Constance “Connie” Clayborn, 51, the only daughter of the late Harriett and Thomas Warren, died unexpectedly at her home on Tuesday, November 12. She is survived by her husband, Stanford H. Clayborn, of the home. Arrangements for a private interment will be made by the Holloway Funeral Home and Crematorium in Trenton, New Jersey.

“Why, this doesn’t say anything,” I said.

“That’s what I been sayin’,” Lillian said. “People want to know more’n that, an’ I don’t know why they leave out so much.”

“Well, Lillian, maybe it tells us more than you’d think. First of all, I expect her grieving husband did this for the paper. I mean, who else would have written it? Her parents aren’t around, and apparently she had no children. But, my goodness, it doesn’t even mention that she was a Vassar graduate, and she was so proud of that. I agree with you, Lillian. I’d like to know more than this.”

“Yes’m, an’ it don’t even say she survived by her
lovin’
husband, an’ everybody say that whether they the lovin’ kind or not. And it don’t say where to send flowers, either.”

“You’re right, and it doesn’t name a favorite charity of the deceased for people to donate to, either.”

“Yes’m, an’ it don’t say nothin’ ’bout a visitation time. People kinda ’spect that so they can view the body.”

“Not me, Lillian. I’ve already seen it.”

“Well, but what about a memorial service? It don’t say a word about havin’ one of them, an’ that’s what peoples do when they have the burial somewhere else.”

“Maybe Mr. Clayborn felt they hadn’t lived here long enough to have a good attendance. Of course, he doesn’t know small Southern towns—we would’ve all turned out for a service. Then again,” I said, sighing, “they weren’t churchgoing people, so I guess he didn’t see the need. I declare, Lillian, how in the world do people live through pain and grief without the comfort of faith?”

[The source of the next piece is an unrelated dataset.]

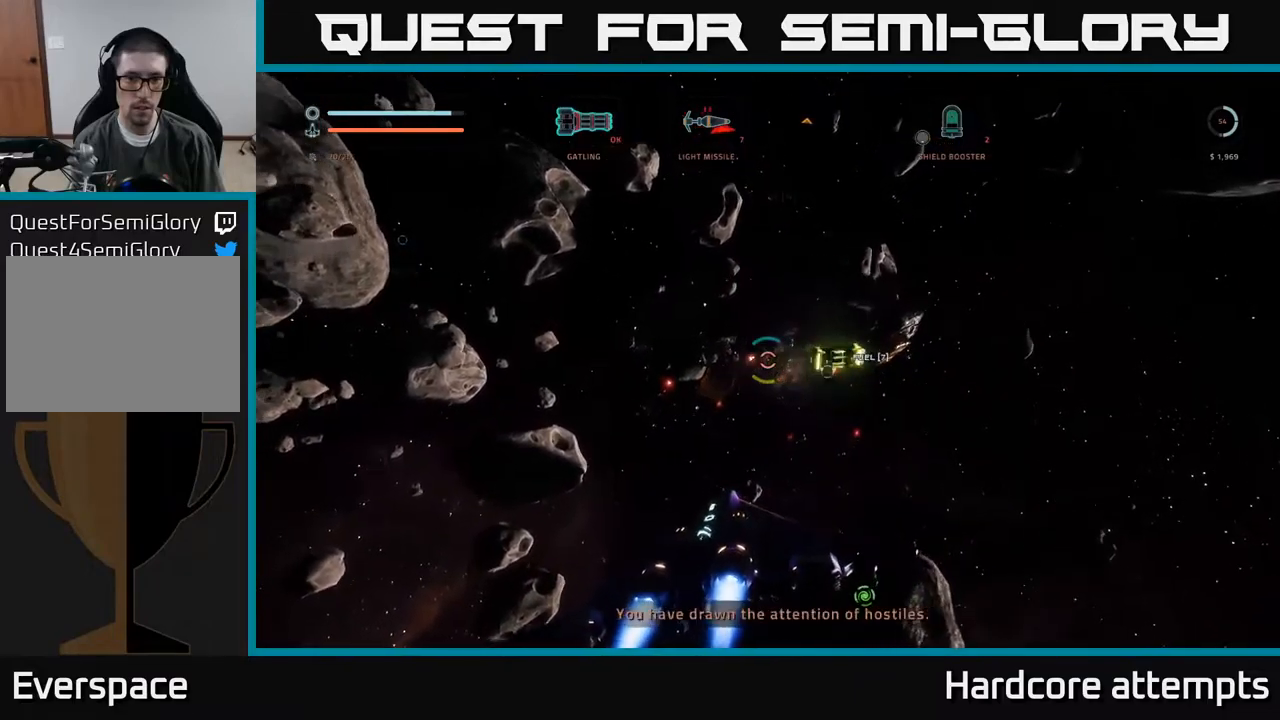
{"buttons": ["X", "R2"], "left_stick": "center", "right_stick": "up-right", "events": [[17, "X", "up"], [183, "right_stick", "up-right"], [317, "right_stick", "center"], [417, "left_stick", "center"], [483, "right_stick", "up-right"], [500, "X", "down"]]}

“Yes’m, they’s got to be something more an’ better’n this world, but lotsa people live like this one’s all they is. It’s pitiful, is what it is.”

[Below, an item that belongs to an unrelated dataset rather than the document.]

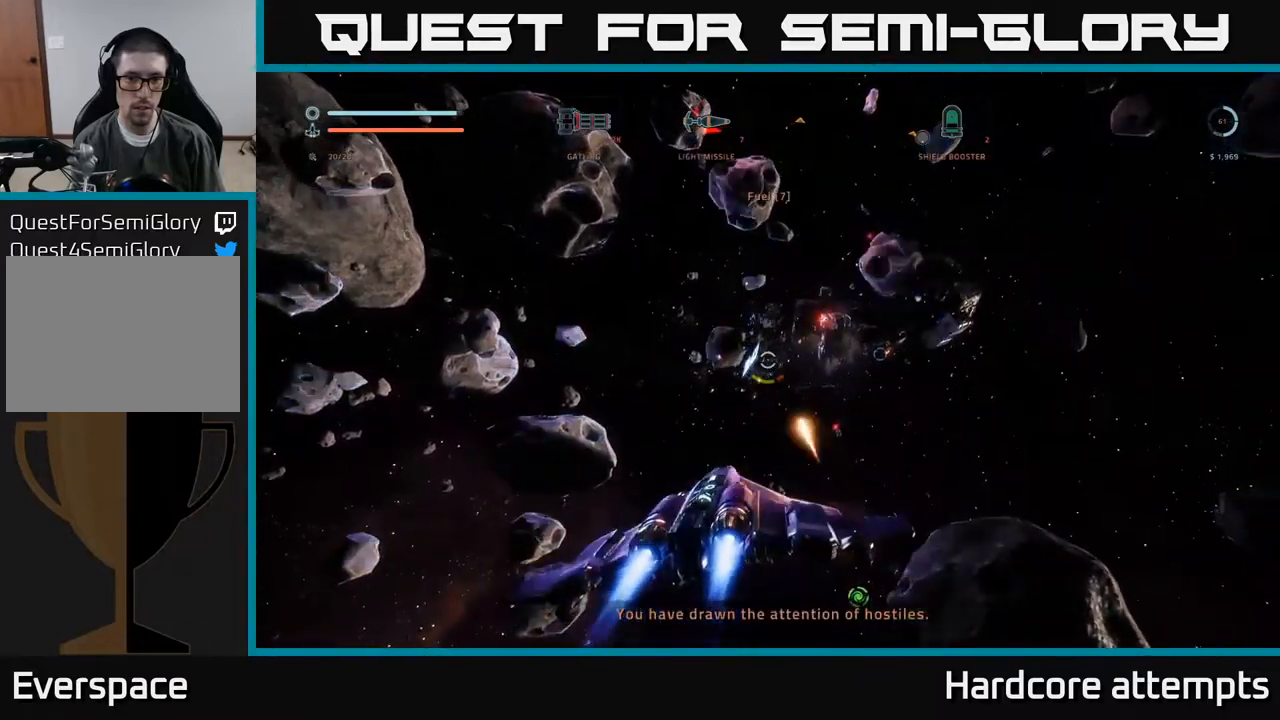
{"buttons": ["R2"], "left_stick": "center", "right_stick": "up-right", "events": [[183, "X", "up"], [333, "X", "down"], [333, "right_stick", "center"], [367, "left_stick", "left"], [400, "right_stick", "up-right"], [450, "X", "up"], [483, "left_stick", "center"]]}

“I feel so sorry for them both.”

Lillian walked over and put a plate of scrambled eggs and grits in front of me. “Quit readin’ the paper now, an’ eat ’fore it gets cold. But I tell you what’s a fact. If I didn’t know my sweet Jesus be waitin’ for me on the other side, I don’t know what I’d do.”

“Me, either, Lillian,” I said, my heart heavy for Connie and, I’ll admit, for her husband as well—in spite of his propensity for running around half-naked at night.